Assignment – Write the next part of the text on preparing the polypropylene resin samples, picking up right after its final sentence.

Start of Study text

A sample of the composition of each Example, the formulation of which is set forth in the tables, was prepared by admixing graft copolymer particles with particles of a broad molecular weight distribution polypropylene resin ("BMWD PP"), and additional stabilizer material. The resin is commercially available from Montell USA Inc. as KM210. Typical properties of this resin include: Mw/Mn >6; melt flow rate = 1.1 g/min at 230oC and 2.16Kg; and room temperature xylene insoluble fraction = 97.8 wt%. The quantity of BMWD PP in the sample was such as to give the Effective Add Level of the total polymerized monomer material (both that which was grafted to the KPO10 polymer, and that which was not grafted to the KP010 polymer) reported for the Example in the following tables. The stabilizer material in all examples comprised a conventional-for-film antacid and a conventional-for-film phenolic antioxidant at a 1:4 wt ratio. In Example 5, however, the stabilizer material comprised a different, but conventional-for-film, antacid, a different, but conventional-for-film, phenolic antioxidant, and a conventional-for-film, phosphite type stabilizer at approximately a 1 :1 :1 wt ratio. While the different composition of the stabilizer material in Example 5 is believed not to have skewed the results, it is reported here for accuracy. In this regard, because the stabilizer material is not at the heart of the invention, it is not considered necessary to enable the best mode to be practiced to identify specifically the stabilizer material components, as long as the chemical types of the components are disclosed.

End of Study text
Start of Data block

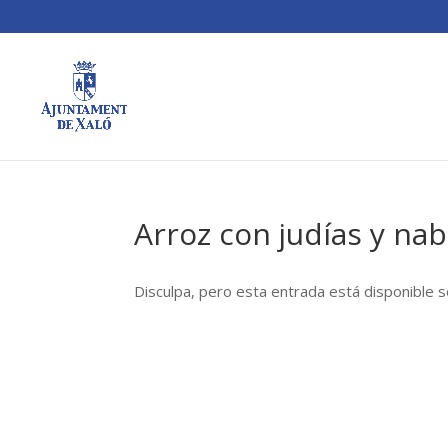
Arroz con judías y na
Disculpa, pero esta entrada está disponible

End of Data block

Response to the task –
Each sample was melt extruded from either a 34 mm co-rotating, intermeshing Leistritz LSM twin screw extruder at a barrel temperature of 240oC, a screw speed of 250 rpm, and a throughput rate of 13.6 kg/hr, or a 40mm co-rotating, intermeshing Werner & Pfleiderer ZSK twin screw extruder at a barrel temperature of 210oC, a screw speed of 500 rpm, and a throughput rate of 73 kg/hr. The thus extruded sample was cast at 250oC into a 25 mil (635aem) thick sheet which was quenched on a water-cooled chill roll.

Subsequently, all four sides of a 2 in (5.1 cm) by 2 in (5.1 cm) specimen of the sheet were clamped on a TM Long stretcher, and after being heated to a temperature of 140-160oC the specimen was stretched biaxially by the machine at the stretch rate of 9000% per min to a stretch ratio of 6:1 in both directions. The thickness of the thus obtained biaxially oriented film specimen was approximately 1 mil (25-em).

All film specimens thus obtained were aged at 23oC and 50% relative humidity for at least two weeks. Thereafter the following physical properties were measured by the indicated methods.

Tensile Strength, Young's Modulus and ASTM D882

Elongation-@-break Oxygen transmission rate ("OTR") ASTM D3985-81

(at 23.3oC and dry condition) [The OTR is expressed as "cc x mil/m2/24hrs",

(equivalent to "cc x 25∑em /m2/24hrs").] Haze and clarity Measured with a Byk Gardner

YK Haze-Guard meter The following tables set forth the composition of the oriented film of each Example, and the data obtained in measuring the physical properties thereof. These data were obtained on samples made at different times. In the case of multiple samples of a composition made at different times there were normal variations in the physical measurement data. These were averaged and the averages are reported in the tables along with the number of values averaged as indicated in the "No. of Data Points" lines. Further, the first table includes for comparison the data obtained on a commercial, film grade, polypropylene resin (polypropylene + conventional stabilizer material).

Abbreviations in the tables, and their meanings, are:

"AN" means acrylonitrile.

"MAA" means methacrylic acid. "MeAc" means methyl acrylate.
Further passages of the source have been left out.